|02-10-2010, 04:50 AM||#1|
Joined: Feb 2010
First ride in Japan.
I just got my bike licence a couple of weeks ago and bought my first bike, a 1991 Transalp 400V, and a mate took me for a ride into the moutains of Gifu prefecture in central Japan. Here's my ride report:
A mate took me on my first proper ride this week (leisure ride that is). We took mountain roads out of Seto, through northern Toyota and into Gifu Prefecture, back into Toyota coming along the Yahagi river, passing several large dams en route.
The mate, David, rides a BMW R 1200 GS, a truly beautiful machine. Of course, if you can afford to put one of those under your arse you can afford to strap a GPS unit onto it, but I'm not so sure he needed it. He's travelled this route numerous times and it was very easy to see just why.
We were on mountain roads almost as soon as we left Seto city. Funnily enough the first road we took was up to Fujioaka, a really high rising, twisty affair which I used to tackle on the Vino 50cc as I commuted to a senior high school I used to teach at. Actually, I blogged about it just recently, the road that I saw the Black Kite on.
Leaving Fujioaka we headed up to Obara, a mountain village in deep rural Toyota, famous for Japanese washi paper. I used to teach a private class of adults there a while back, some of who made a living making washi paper. From Obara it started to snow lightly and that continued for the rest of the ride. By the time we hit Gifu, the temperature had dropped to freezing. We entered a mountain tunnel in Toyota Prefecture and left it into Gifu, the blast of freezing air was brutal on my face. Thankfully, I was well dressed for it. It's amazing how the weather can change on just the two sides of the same mountain.
We stopped at a couple of dams along the Yahagi River. At one stop there was some sort of ornamental water wheel and visitors' centre. It was worth the stop, but we had hoped to grab a bite to eat yet the little food booth was closed, so we did the classic Nihon bikers' lunch of a tray of conbini yakisoba sitting in the conbini car park beside the bikes.

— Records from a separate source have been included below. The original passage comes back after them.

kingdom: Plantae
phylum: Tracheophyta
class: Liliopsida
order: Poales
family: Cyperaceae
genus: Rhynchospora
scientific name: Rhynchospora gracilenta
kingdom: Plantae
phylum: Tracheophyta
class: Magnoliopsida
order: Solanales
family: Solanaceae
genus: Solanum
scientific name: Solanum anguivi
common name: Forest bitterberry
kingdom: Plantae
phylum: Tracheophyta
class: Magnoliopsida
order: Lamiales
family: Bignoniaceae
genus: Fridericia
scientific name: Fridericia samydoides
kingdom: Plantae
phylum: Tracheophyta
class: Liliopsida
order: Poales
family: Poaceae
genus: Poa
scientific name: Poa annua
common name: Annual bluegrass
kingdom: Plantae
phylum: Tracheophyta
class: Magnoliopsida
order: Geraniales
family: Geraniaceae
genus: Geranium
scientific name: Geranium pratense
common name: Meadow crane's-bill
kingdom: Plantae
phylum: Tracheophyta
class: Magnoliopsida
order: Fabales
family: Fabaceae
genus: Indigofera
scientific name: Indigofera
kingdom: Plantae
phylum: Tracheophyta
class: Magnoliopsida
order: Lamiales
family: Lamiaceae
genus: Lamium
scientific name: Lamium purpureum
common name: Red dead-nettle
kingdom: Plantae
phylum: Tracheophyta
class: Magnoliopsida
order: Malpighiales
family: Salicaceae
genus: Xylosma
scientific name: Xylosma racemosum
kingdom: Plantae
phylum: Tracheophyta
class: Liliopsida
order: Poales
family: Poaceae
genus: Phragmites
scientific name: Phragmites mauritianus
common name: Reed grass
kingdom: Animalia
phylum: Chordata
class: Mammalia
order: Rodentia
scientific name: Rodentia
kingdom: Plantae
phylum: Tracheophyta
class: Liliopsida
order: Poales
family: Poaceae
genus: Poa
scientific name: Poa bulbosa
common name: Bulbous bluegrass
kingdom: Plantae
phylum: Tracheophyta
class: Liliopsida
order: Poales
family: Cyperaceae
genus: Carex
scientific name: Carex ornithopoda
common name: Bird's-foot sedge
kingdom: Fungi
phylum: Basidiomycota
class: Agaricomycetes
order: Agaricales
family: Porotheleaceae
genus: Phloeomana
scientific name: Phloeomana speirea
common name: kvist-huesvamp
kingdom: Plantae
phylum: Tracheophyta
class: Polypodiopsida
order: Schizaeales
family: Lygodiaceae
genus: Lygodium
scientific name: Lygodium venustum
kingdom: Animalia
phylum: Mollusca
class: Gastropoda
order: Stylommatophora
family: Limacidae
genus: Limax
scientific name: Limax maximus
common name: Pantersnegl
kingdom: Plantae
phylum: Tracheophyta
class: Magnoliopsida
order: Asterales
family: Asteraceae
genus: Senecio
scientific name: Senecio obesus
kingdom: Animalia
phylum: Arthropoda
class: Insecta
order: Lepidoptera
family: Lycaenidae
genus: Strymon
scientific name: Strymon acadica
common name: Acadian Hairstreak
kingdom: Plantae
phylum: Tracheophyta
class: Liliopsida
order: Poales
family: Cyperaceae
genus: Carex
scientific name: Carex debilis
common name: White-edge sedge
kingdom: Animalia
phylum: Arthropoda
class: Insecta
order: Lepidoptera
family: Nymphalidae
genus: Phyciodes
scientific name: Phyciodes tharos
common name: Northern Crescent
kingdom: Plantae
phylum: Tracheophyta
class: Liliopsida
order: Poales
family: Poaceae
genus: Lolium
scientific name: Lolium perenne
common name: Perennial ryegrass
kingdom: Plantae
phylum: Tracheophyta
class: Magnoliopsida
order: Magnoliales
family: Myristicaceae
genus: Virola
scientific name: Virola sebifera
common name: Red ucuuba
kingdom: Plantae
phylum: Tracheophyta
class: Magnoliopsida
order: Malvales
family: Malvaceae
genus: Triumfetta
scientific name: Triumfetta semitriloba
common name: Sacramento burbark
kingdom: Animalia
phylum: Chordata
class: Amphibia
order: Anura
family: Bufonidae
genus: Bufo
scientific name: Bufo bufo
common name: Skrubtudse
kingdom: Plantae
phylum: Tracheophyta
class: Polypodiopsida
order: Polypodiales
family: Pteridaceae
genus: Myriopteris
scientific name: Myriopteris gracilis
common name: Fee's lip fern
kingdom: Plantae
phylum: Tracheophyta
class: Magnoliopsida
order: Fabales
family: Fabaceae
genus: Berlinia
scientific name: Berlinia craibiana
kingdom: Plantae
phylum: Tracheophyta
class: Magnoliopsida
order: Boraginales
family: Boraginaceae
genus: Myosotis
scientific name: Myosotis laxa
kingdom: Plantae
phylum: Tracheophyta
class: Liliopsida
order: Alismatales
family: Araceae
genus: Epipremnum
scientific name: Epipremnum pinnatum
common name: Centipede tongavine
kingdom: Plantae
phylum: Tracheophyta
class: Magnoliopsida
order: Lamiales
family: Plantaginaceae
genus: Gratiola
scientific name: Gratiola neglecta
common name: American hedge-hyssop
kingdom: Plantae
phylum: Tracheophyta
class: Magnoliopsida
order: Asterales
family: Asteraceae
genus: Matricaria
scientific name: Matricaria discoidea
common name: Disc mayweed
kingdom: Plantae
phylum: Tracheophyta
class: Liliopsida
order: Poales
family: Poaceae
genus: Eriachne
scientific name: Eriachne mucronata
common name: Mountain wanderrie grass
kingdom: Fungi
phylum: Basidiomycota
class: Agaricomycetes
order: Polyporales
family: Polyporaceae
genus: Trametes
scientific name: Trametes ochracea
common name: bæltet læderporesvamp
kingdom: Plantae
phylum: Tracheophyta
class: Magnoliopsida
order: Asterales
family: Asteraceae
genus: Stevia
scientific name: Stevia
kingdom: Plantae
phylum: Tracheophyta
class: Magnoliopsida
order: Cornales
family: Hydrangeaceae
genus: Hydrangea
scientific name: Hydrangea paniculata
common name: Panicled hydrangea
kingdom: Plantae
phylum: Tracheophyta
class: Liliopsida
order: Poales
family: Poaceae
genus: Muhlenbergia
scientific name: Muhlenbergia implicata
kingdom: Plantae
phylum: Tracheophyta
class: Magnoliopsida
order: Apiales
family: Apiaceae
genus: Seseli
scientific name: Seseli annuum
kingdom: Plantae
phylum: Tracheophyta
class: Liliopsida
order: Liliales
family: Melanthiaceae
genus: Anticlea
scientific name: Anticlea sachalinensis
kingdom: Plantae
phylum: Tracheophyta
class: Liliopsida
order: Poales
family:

The Transalp performed very well indeed. I was quite surprised to be honest how smoothly the engine run for me. In the city I've been wary of over-revving, changing gear very early as I gather speed, but out in the open it's harder the hear the engine revving so I was letting the revs rise to over 5,000 before changing up a gear and the lift on the bike was very impressive (OK so I can only compare it to a 50cc). I was getting it up to 80kmph in 3rd gear well before the red line. The bike seems particularly comfortable with it. The pull on my arms as the speed picked up was a lovely feeling indeed. Speed is not necessary when touring around, but it's nice to have the option to overtake the odd truck doing 30kmph on the twisty moutain roads.
Where I live is pretty much a blessing for rides like this. All together I did no more than 150km on the ride and no sooner was I off the mountain roads was I back in the house with a nice cup of coffee, tapping away on the keys writing this up. I reckon I could follow the most of that route myself without David to guide me, so I'll be taking runs out that way myself soon enough.